* Given records
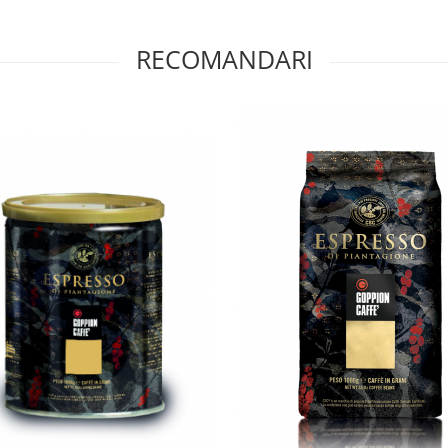
RECOMANDARI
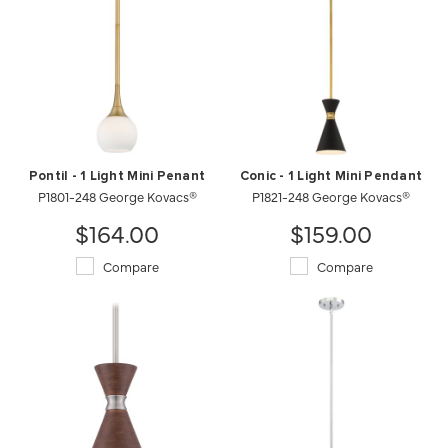
Pontil - 1 Light Mini Penant
Conic - 1 Light Mini Pendant
P1801-248 George Kovacs®
P1821-248 George Kovacs®
$164.00
$159.00
Compare
Compare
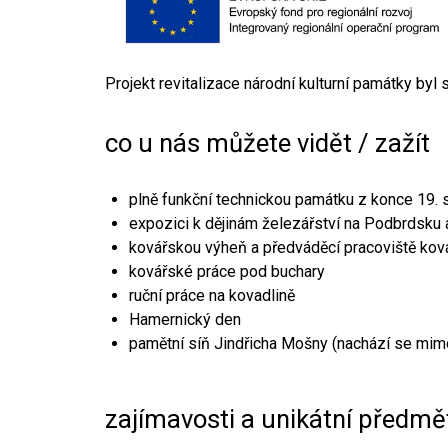
Projekt revitalizace národní kulturní památky byl
co u nás můžete vidět / zažít
plně funkční technickou památku z konce 19. s
expozici k dějinám železářství na Podbrdsku a
kovářskou výheň a předváděcí pracoviště kov
kovářské práce pod buchary
ruční práce na kovadlině
Hamernický den
pamětní síň Jindřicha Mošny (nachází se mim
zajímavosti a unikátní předmě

* Description of the task
Retype every entry above exactly and, please, skip the pictures.

* Exercise response
RECOMANDARI
Pontil - 1 Light Mini Penant
Conic - 1 Light Mini Pendant
P1801-248 George Kovacs®
P1821-248 George Kovacs®
$164.00
$159.00
Compare
Compare
Projekt revitalizace národní kulturní památky byl
co u nás můžete vidět / zažít
plně funkční technickou památku z konce 19. s
expozici k dějinám železářství na Podbrdsku a
kovářskou výheň a předváděcí pracoviště kov
kovářské práce pod buchary
ruční práce na kovadlině
Hamernický den
pamětní síň Jindřicha Mošny (nachází se mim
zajímavosti a unikátní předmě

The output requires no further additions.